#### Content revision data:
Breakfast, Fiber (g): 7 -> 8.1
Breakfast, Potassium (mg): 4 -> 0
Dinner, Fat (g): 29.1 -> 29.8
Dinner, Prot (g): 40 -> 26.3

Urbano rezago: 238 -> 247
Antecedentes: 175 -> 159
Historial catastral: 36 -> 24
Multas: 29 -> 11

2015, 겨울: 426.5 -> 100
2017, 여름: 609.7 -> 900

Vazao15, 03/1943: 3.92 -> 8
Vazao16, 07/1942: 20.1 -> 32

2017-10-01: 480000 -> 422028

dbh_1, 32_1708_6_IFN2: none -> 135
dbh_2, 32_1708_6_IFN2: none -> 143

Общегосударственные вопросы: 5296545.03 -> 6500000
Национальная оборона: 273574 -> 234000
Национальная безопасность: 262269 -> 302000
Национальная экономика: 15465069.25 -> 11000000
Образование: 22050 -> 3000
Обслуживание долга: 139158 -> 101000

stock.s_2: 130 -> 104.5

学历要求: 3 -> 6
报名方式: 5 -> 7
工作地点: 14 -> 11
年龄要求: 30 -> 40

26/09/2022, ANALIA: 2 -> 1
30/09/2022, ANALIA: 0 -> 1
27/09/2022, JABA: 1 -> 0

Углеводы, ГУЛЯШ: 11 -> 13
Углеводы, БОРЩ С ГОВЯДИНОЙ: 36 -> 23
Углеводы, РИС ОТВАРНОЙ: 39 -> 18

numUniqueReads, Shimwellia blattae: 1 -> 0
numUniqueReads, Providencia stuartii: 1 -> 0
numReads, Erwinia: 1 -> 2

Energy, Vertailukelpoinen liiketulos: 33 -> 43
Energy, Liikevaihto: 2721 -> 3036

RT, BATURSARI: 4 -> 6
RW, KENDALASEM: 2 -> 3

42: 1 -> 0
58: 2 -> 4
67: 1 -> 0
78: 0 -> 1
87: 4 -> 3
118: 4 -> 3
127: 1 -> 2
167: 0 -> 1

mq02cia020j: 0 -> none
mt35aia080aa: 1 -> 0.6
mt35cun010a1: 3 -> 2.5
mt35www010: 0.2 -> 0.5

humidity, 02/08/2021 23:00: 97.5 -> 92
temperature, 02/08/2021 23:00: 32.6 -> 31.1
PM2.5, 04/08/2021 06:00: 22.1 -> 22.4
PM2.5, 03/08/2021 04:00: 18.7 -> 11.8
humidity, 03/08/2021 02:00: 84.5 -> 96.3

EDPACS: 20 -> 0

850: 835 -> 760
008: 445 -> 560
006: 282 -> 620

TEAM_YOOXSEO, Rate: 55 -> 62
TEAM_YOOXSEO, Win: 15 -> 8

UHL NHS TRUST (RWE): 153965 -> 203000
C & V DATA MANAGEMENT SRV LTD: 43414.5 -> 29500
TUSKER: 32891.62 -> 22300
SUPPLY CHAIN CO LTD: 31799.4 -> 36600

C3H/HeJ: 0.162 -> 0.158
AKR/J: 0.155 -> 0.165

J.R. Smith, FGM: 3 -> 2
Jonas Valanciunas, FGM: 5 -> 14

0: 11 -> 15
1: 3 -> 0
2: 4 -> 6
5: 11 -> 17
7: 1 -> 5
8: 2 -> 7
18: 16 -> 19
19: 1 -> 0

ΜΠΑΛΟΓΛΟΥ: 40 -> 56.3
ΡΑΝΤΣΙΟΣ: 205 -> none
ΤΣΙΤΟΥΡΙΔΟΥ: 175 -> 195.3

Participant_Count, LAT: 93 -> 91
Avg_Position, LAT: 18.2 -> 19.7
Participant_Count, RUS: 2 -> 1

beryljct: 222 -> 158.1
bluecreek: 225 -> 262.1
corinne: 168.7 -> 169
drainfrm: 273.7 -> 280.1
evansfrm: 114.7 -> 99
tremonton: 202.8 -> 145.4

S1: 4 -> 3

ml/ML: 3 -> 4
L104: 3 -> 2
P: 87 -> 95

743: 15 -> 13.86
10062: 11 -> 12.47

#### EXERCISE BRIEF:
All lines above from the one holding "ΤΣΙΤΟΥΡΙΔΟΥ: 175 -> 195.3" to the one holding "743: 15 -> 13.86", inclusive, are to be copied exactly; no other line is wanted.

#### TASK ANSWER:
ΤΣΙΤΟΥΡΙΔΟΥ: 175 -> 195.3

Participant_Count, LAT: 93 -> 91
Avg_Position, LAT: 18.2 -> 19.7
Participant_Count, RUS: 2 -> 1

beryljct: 222 -> 158.1
bluecreek: 225 -> 262.1
corinne: 168.7 -> 169
drainfrm: 273.7 -> 280.1
evansfrm: 114.7 -> 99
tremonton: 202.8 -> 145.4

S1: 4 -> 3

ml/ML: 3 -> 4
L104: 3 -> 2
P: 87 -> 95

743: 15 -> 13.86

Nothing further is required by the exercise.